Harm reduction is not enough for Bien-Aimé, who advocates instead for “harm elimination,” and, by extension, the elimination of sex work in general. Anything else, she said, would send the wrong message about prostitution, a “harmful cultural practice” that turns bodies of women into commodities and stands firmly in the way of the path to gender equality.

“As long as women are purchasable, they are never going to be deemed equal in the corporate board room or in the legislative halls,” Bien-Aimé said. “If you are an object, you’re always an object, whether you’re wearing stilettos or have a suit on.”

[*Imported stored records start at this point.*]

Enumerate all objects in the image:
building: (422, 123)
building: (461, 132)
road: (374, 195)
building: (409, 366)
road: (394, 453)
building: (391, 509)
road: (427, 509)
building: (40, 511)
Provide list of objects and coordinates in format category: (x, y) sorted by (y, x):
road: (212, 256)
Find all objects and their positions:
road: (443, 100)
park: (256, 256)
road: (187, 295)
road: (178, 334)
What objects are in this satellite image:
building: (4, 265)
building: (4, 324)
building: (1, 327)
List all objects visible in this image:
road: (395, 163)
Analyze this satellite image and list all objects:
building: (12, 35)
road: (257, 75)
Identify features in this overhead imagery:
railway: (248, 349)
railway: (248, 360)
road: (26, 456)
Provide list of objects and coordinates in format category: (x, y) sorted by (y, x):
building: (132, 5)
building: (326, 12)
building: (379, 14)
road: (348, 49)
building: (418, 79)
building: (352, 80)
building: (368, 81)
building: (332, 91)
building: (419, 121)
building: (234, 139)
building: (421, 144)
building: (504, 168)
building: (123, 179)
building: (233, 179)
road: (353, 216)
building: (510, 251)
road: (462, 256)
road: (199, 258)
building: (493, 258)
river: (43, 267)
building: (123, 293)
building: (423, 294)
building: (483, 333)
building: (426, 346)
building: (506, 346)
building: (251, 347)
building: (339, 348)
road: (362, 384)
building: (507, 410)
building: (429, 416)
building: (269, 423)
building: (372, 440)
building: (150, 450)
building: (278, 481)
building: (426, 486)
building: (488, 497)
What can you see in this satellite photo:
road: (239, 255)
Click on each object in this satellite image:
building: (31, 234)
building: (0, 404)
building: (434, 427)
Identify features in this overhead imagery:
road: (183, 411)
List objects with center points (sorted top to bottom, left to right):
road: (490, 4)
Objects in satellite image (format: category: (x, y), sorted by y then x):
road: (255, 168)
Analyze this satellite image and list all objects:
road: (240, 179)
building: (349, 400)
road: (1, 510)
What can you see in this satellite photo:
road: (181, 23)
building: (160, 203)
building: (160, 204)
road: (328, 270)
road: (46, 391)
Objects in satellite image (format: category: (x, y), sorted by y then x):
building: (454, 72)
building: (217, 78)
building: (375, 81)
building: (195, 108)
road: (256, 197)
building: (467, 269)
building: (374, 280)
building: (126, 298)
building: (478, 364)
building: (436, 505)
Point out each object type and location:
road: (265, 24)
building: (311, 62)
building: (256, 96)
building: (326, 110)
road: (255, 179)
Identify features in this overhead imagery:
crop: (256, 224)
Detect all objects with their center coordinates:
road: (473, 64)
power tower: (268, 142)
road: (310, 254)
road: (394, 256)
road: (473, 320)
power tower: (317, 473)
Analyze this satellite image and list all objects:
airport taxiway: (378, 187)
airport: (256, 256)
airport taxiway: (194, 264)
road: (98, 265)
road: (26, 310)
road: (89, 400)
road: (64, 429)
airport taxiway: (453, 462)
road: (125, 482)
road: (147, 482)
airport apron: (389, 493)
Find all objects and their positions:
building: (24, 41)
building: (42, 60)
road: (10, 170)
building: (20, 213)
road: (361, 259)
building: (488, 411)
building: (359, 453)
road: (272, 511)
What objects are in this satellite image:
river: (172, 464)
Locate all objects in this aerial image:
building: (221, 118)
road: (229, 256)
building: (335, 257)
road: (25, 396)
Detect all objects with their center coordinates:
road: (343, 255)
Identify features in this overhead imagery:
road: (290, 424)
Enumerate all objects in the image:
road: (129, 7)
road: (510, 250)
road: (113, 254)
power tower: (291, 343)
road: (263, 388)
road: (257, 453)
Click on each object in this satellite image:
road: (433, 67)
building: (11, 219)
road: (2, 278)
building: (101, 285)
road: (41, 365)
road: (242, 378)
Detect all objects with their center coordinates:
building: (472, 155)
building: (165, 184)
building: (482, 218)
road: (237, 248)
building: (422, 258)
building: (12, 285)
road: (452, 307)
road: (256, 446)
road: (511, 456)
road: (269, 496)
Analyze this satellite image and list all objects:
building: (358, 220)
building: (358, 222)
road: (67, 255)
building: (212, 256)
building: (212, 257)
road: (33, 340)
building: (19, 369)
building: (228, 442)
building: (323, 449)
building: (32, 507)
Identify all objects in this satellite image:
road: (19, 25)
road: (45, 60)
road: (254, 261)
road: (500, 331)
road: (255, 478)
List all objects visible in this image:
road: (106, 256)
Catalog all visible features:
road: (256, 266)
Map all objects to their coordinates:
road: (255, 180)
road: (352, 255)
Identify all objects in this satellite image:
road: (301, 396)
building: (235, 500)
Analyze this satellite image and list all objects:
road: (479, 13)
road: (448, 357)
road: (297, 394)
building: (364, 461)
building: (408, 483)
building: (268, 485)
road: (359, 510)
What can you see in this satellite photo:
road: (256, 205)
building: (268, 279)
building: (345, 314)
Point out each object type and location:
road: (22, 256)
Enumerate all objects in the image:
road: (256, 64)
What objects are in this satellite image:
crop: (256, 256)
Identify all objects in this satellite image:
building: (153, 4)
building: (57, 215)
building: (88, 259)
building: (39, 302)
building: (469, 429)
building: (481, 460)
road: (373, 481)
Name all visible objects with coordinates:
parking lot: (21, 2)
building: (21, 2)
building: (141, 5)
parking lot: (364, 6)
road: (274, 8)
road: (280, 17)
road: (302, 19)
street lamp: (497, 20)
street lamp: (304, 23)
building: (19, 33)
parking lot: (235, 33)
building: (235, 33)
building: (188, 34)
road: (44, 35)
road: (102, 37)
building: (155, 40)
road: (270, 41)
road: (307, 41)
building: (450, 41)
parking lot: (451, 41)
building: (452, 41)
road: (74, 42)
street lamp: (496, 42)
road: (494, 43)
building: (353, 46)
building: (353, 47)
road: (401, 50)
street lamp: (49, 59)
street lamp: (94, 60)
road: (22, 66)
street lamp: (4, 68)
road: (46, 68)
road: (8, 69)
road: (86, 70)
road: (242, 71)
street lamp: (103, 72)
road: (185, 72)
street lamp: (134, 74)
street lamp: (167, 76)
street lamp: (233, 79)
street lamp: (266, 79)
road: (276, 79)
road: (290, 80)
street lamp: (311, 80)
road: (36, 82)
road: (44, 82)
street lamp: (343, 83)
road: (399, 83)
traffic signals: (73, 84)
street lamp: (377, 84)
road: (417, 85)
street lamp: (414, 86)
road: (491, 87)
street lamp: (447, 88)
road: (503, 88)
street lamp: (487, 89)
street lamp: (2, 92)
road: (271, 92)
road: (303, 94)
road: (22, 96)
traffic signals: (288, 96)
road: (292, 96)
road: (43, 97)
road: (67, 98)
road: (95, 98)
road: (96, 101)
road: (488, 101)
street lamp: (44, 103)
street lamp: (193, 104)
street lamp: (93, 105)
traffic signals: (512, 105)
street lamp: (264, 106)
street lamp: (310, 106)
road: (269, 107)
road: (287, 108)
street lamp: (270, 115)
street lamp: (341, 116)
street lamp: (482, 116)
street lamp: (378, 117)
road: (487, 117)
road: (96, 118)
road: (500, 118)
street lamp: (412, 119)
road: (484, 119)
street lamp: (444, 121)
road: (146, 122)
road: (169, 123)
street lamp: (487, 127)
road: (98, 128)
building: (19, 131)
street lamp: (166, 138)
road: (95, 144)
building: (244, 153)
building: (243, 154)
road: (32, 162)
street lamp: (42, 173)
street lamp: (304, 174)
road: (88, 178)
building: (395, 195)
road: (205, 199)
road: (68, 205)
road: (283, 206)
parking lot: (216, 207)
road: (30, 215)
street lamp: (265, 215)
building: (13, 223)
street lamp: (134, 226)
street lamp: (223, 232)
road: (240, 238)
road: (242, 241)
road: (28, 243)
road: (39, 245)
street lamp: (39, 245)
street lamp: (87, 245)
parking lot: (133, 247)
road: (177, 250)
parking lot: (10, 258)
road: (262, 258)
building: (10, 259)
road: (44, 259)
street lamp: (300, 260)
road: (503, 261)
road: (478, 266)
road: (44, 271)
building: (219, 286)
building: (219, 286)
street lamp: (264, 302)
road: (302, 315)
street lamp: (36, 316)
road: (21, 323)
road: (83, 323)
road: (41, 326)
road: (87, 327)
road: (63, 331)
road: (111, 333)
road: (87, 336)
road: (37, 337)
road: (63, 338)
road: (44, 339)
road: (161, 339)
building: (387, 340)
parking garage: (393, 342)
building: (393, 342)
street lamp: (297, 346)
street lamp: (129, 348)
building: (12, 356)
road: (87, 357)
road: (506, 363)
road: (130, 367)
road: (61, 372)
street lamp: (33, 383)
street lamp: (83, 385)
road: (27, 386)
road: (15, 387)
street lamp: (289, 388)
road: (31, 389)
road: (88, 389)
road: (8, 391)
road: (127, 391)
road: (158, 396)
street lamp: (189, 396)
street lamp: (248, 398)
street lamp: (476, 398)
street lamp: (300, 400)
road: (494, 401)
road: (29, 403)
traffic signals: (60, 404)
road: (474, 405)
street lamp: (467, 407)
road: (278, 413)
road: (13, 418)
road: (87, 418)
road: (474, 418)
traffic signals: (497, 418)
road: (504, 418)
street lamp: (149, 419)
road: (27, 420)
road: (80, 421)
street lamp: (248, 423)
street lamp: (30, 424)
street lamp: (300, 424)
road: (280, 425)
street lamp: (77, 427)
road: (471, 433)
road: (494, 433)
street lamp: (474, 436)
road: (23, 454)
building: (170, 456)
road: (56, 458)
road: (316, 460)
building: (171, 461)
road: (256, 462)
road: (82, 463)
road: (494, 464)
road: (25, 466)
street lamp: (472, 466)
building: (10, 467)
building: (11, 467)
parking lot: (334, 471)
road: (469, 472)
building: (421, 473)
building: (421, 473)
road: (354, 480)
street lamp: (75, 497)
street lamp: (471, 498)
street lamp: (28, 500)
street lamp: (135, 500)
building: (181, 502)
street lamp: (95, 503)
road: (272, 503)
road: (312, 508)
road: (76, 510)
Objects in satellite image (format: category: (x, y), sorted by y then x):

The principle of harm reduction, however, is a clear alternative to relying on the police to keep sex workers safe, and it’s well known that police all over the world are quick to throw sex workers in jail. Doogan said abolitionists like Bien-Aimé should think twice before speaking on behalf of sex workers, who have never given them permission to do so.

“We are not just going to go away,” Doogan said, her voice churning the tired confidence of a woman who has fought an uphill battle for years but somehow knows that she is on the right side of history. “They’ve criminalized us for a hundred years … and we are still here. And we are going to still be here. We are just not ever going to go away.”

Correction: This article originally misidentifed the ESPLER Project’s attorney as Aaron Sirkin. His name is in fact H. Louis Sirkin.